Alerts -- anomaly detection alerts with severity filters
More screenshots
Page Screenshot
Policy Engine Policy -- permission check, decision log, AI policy generation
Analytics (Cloud) Analytics -- agent risk scoring
Agents Agents -- fleet table with observations, alerts, and tool usage
Credentials Credentials -- issue and revoke JWT tokens
Settings Settings -- subscription tier, LLM config, authentication

Architecture

  Agents --> [ Rust Proxy :8080 ] --> MCP Servers
                    |
              Redis :6379  (thresholds, rate counters, telemetry queue)
                    |
             [ Python Workers :8484 ]  (ML detectors, LLM analysis, dashboard)
                    |
              (optional) Navil Cloud  (anonymized threat intel)

The Rust proxy handles the hot path: sanitization, HMAC auth, O(1) threshold gates, and rate limiting. It publishes telemetry to a Redis queue. Python workers consume events, run the full anomaly detection suite, recompute thresholds, and sync them back to Redis for the proxy to read. For the full system design, see ARCHITECTURE.md.

State of MCP Security

We scanned 1,000 public MCP servers from awesome-mcp-servers, npm, and PyPI using navil crawl registries and navil scan-batch.

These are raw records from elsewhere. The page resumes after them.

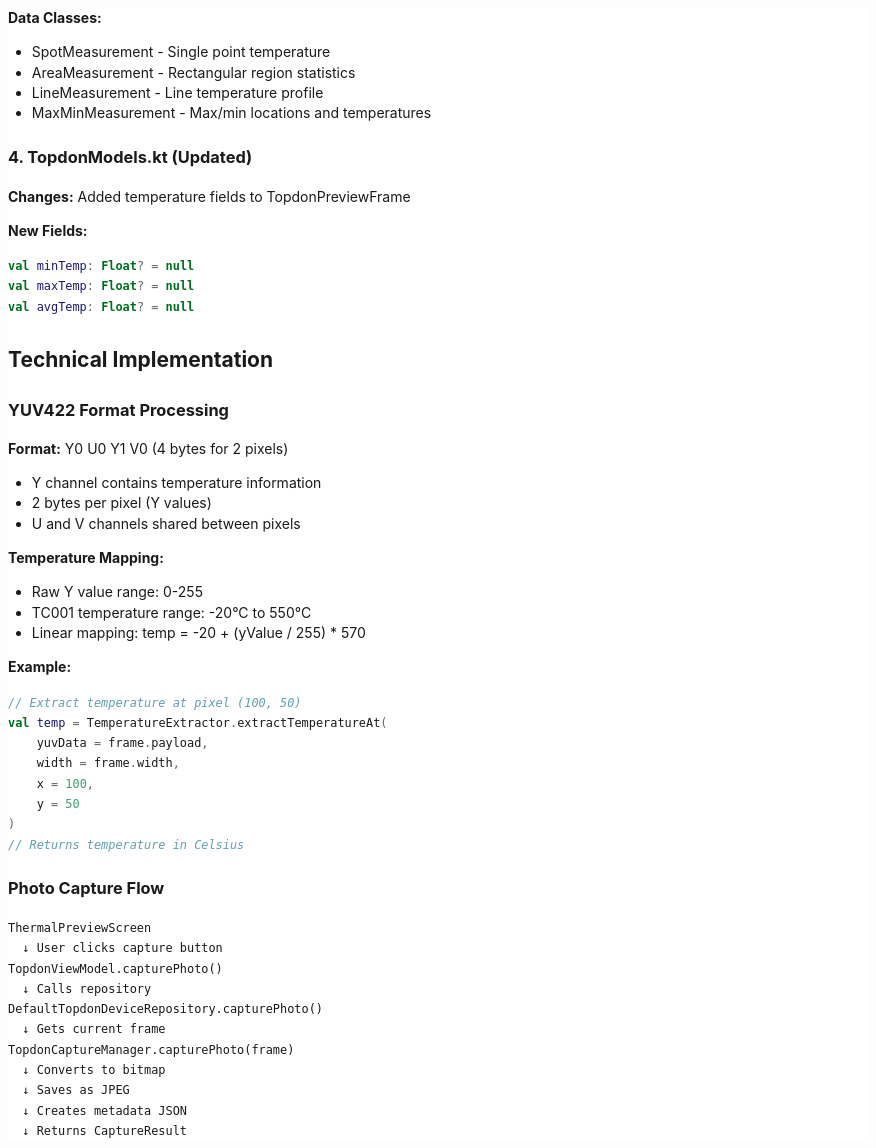 **Data Classes:**

- SpotMeasurement - Single point temperature
- AreaMeasurement - Rectangular region statistics
- LineMeasurement - Line temperature profile
- MaxMinMeasurement - Max/min locations and temperatures

### 4. TopdonModels.kt (Updated)

**Changes:** Added temperature fields to TopdonPreviewFrame

**New Fields:**

```kotlin
val minTemp: Float? = null
val maxTemp: Float? = null
val avgTemp: Float? = null
```

## Technical Implementation

### YUV422 Format Processing

**Format:** Y0 U0 Y1 V0 (4 bytes for 2 pixels)

- Y channel contains temperature information
- 2 bytes per pixel (Y values)
- U and V channels shared between pixels

**Temperature Mapping:**

- Raw Y value range: 0-255
- TC001 temperature range: -20°C to 550°C
- Linear mapping: temp = -20 + (yValue / 255) * 570

**Example:**

```kotlin
// Extract temperature at pixel (100, 50)
val temp = TemperatureExtractor.extractTemperatureAt(
    yuvData = frame.payload,
    width = frame.width,
    x = 100,
    y = 50
)
// Returns temperature in Celsius
```

### Photo Capture Flow

```
ThermalPreviewScreen
  ↓ User clicks capture button
TopdonViewModel.capturePhoto()
  ↓ Calls repository
DefaultTopdonDeviceRepository.capturePhoto()
  ↓ Gets current frame
TopdonCaptureManager.capturePhoto(frame)
  ↓ Converts to bitmap
  ↓ Saves as JPEG
  ↓ Creates metadata JSON
  ↓ Returns CaptureResult
```
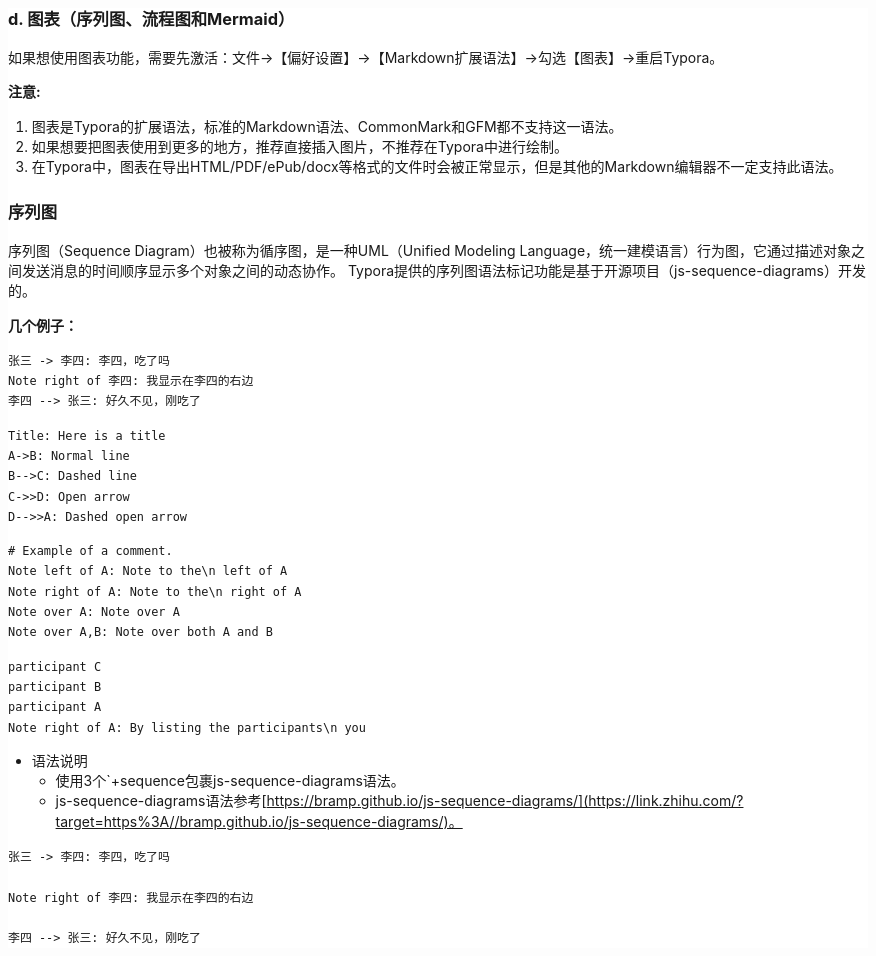 ### d. 图表（序列图、流程图和Mermaid）

如果想使用图表功能，需要先激活：文件→【偏好设置】→【Markdown扩展语法】→勾选【图表】→重启Typora。

**注意:**

1. 图表是Typora的扩展语法，标准的Markdown语法、CommonMark和GFM都不支持这一语法。
2. 如果想要把图表使用到更多的地方，推荐直接插入图片，不推荐在Typora中进行绘制。
3. 在Typora中，图表在导出HTML/PDF/ePub/docx等格式的文件时会被正常显示，但是其他的Markdown编辑器不一定支持此语法。

### 序列图

序列图（Sequence Diagram）也被称为循序图，是一种UML（Unified Modeling Language，统一建模语言）行为图，它通过描述对象之间发送消息的时间顺序显示多个对象之间的动态协作。 Typora提供的序列图语法标记功能是基于开源项目（js-sequence-diagrams）开发的。

**几个例子：**

```sequence
张三 -> 李四: 李四，吃了吗
Note right of 李四: 我显示在李四的右边
李四 --> 张三: 好久不见，刚吃了
```

```sequence
Title: Here is a title
A->B: Normal line
B-->C: Dashed line
C->>D: Open arrow
D-->>A: Dashed open arrow
```

```sequence
# Example of a comment.
Note left of A: Note to the\n left of A
Note right of A: Note to the\n right of A
Note over A: Note over A
Note over A,B: Note over both A and B
```

```sequence
participant C
participant B
participant A
Note right of A: By listing the participants\n you
```

- 语法说明
  - 使用3个`+sequence包裹js-sequence-diagrams语法。
  - js-sequence-diagrams语法参考[https://bramp.github.io/js-sequence-diagrams/](https://link.zhihu.com/?target=https%3A//bramp.github.io/js-sequence-diagrams/)。

```text
张三 -> 李四: 李四，吃了吗

Note right of 李四: 我显示在李四的右边

李四 --> 张三: 好久不见，刚吃了
```
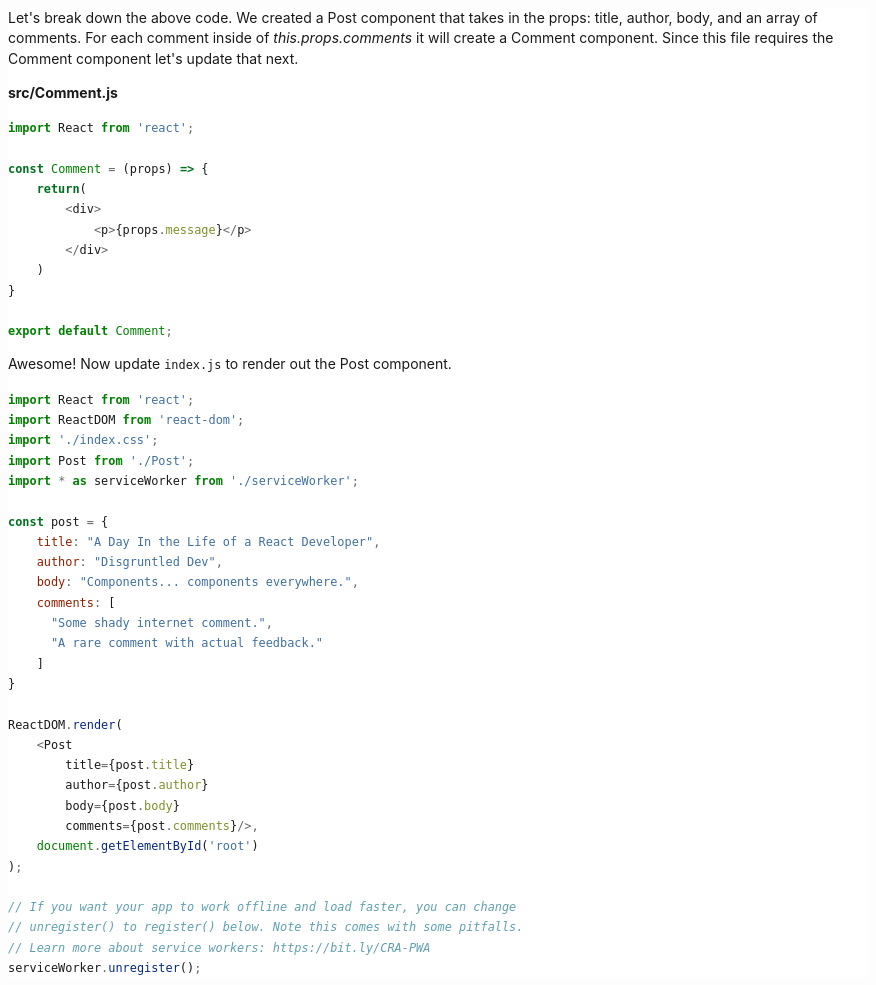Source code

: Let's break down the above code. We created a Post component that takes in the props: title, author, body, and an array of comments. For each comment inside of *this.props.comments* it will create a Comment component. Since this file requires the Comment component let's update that next. 

**src/Comment.js**

```js
import React from 'react';

const Comment = (props) => {
    return(
        <div>
            <p>{props.message}</p>
        </div>
    )
}

export default Comment;
```

Awesome! Now update `index.js` to render out the Post component.

```js
import React from 'react';
import ReactDOM from 'react-dom';
import './index.css';
import Post from './Post';
import * as serviceWorker from './serviceWorker';

const post = {
    title: "A Day In the Life of a React Developer",
    author: "Disgruntled Dev",
    body: "Components... components everywhere.",
    comments: [
      "Some shady internet comment.",
      "A rare comment with actual feedback."
    ]
}

ReactDOM.render(
    <Post 
        title={post.title} 
        author={post.author}
        body={post.body} 
        comments={post.comments}/>, 
    document.getElementById('root')
);

// If you want your app to work offline and load faster, you can change
// unregister() to register() below. Note this comes with some pitfalls.
// Learn more about service workers: https://bit.ly/CRA-PWA
serviceWorker.unregister();
```
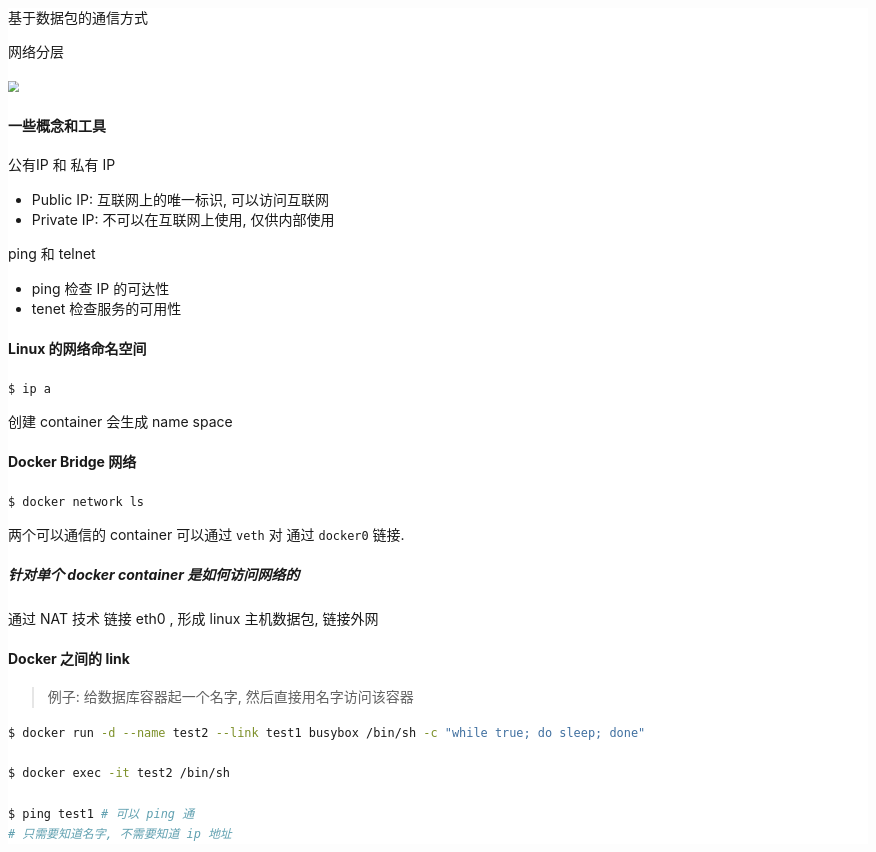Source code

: 基于数据包的通信方式

网络分层


<img src="https://github.com/Zhenye-Na/Zhenye-Na.github.io/blob/master/assets/images/posts-img/devops-docker-k8s/764050-20150904095142060-1017190812.gif?raw=true" style="zoom:67%;" />



#### 一些概念和工具



公有IP 和 私有 IP

- Public IP: 互联网上的唯一标识, 可以访问互联网
- Private IP: 不可以在互联网上使用, 仅供内部使用



ping 和 telnet

- ping 检查 IP 的可达性
- tenet 检查服务的可用性



#### Linux 的网络命名空间



```bash
$ ip a
```


创建 container 会生成 name space


#### Docker Bridge 网络


```bash
$ docker network ls
```

两个可以通信的 container 可以通过 `veth` 对 通过 `docker0` 链接.


##### 针对单个 docker container 是如何访问网络的

通过 NAT 技术 链接 eth0 , 形成 linux 主机数据包, 链接外网



#### Docker 之间的 link

> 例子: 给数据库容器起一个名字, 然后直接用名字访问该容器

```bash
$ docker run -d --name test2 --link test1 busybox /bin/sh -c "while true; do sleep; done"

$ docker exec -it test2 /bin/sh

$ ping test1 # 可以 ping 通
# 只需要知道名字, 不需要知道 ip 地址
```
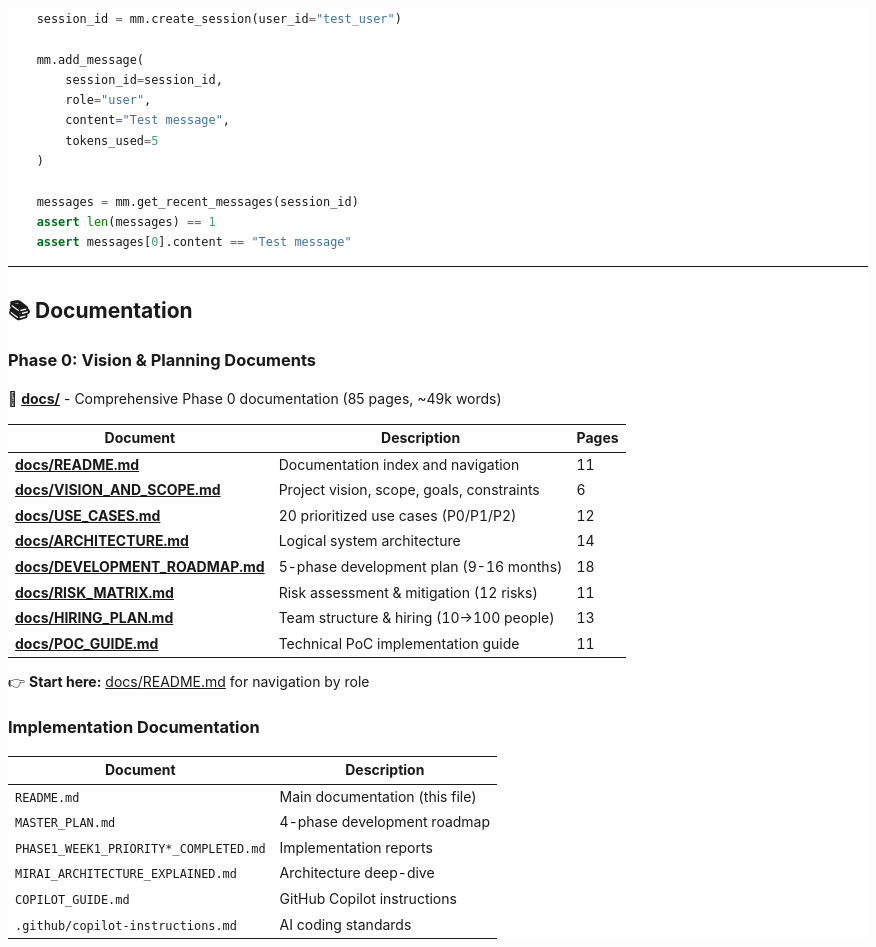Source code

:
 ```python
    session_id = mm.create_session(user_id="test_user")
    
    mm.add_message(
        session_id=session_id,
        role="user",
        content="Test message",
        tokens_used=5
    )
    
    messages = mm.get_recent_messages(session_id)
    assert len(messages) == 1
    assert messages[0].content == "Test message"
```

---

## 📚 Documentation

### Phase 0: Vision & Planning Documents

📂 **[docs/](./docs/)** - Comprehensive Phase 0 documentation (85 pages, ~49k words)

| Document | Description | Pages |
|----------|-------------|-------|
| **[docs/README.md](./docs/README.md)** | Documentation index and navigation | 11 |
| **[docs/VISION_AND_SCOPE.md](./docs/VISION_AND_SCOPE.md)** | Project vision, scope, goals, constraints | 6 |
| **[docs/USE_CASES.md](./docs/USE_CASES.md)** | 20 prioritized use cases (P0/P1/P2) | 12 |
| **[docs/ARCHITECTURE.md](./docs/ARCHITECTURE.md)** | Logical system architecture | 14 |
| **[docs/DEVELOPMENT_ROADMAP.md](./docs/DEVELOPMENT_ROADMAP.md)** | 5-phase development plan (9-16 months) | 18 |
| **[docs/RISK_MATRIX.md](./docs/RISK_MATRIX.md)** | Risk assessment & mitigation (12 risks) | 11 |
| **[docs/HIRING_PLAN.md](./docs/HIRING_PLAN.md)** | Team structure & hiring (10→100 people) | 13 |
| **[docs/POC_GUIDE.md](./docs/POC_GUIDE.md)** | Technical PoC implementation guide | 11 |

👉 **Start here:** [docs/README.md](./docs/README.md) for navigation by role

### Implementation Documentation

| Document | Description |
|----------|-------------|
| `README.md` | Main documentation (this file) |
| `MASTER_PLAN.md` | 4-phase development roadmap |
| `PHASE1_WEEK1_PRIORITY*_COMPLETED.md` | Implementation reports |
| `MIRAI_ARCHITECTURE_EXPLAINED.md` | Architecture deep-dive |
| `COPILOT_GUIDE.md` | GitHub Copilot instructions |
| `.github/copilot-instructions.md` | AI coding standards |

The results are sobering.

Metric Value
Servers scanned 1,000
Average security score 61.7 / 100
Missing authentication 100%
Unverified sources 100%
Unverified GitHub repos 98.2%

No server scored above 80. The most common vulnerability is AUTH-MISSING (every server), followed by SRC-UNVERIFIED and SUPPLY-GH-UNVERIFIED. The full report is at state_of_mcp_security_v3.md. Generate your own with navil report-mcp scan_results.jsonl.

Installation

pip install navil

With optional features:

pip install navil[llm]         # + AI-powered analysis (Anthropic, OpenAI, Gemini)
pip install navil[cloud]       # + Cloud dashboard (FastAPI + React)
pip install navil[all]         # Everything

Prerequisites

Component Required Version
Python Yes 3.10+
Redis For proxy mode 5.0+
Rust Optional (Rust proxy) stable
Node.js Optional (dashboard dev) 20+

From source

git clone https://github.com/ivanlkf/navil.git
cd navil
pip install -e ".[dev]"

Rust proxy (high-throughput deployments)

cd navil-proxy && cargo build --release

Contributing

We welcome contributions. See CONTRIBUTING.md for development setup, coding standards, and how to submit changes.

Security

See SECURITY.md for our vulnerability disclosure policy.

License

Component License
Core CLI, anomaly detection, proxy, adaptive ML, Rust data plane Apache 2.0
Cloud dashboard, LLM features, API server Business Source License 1.1

Apache 2.0 -- free to use, modify, and redistribute for any purpose. BSL 1.1 -- free for internal use and self-hosting. Each release converts to Apache 2.0 four years after publication.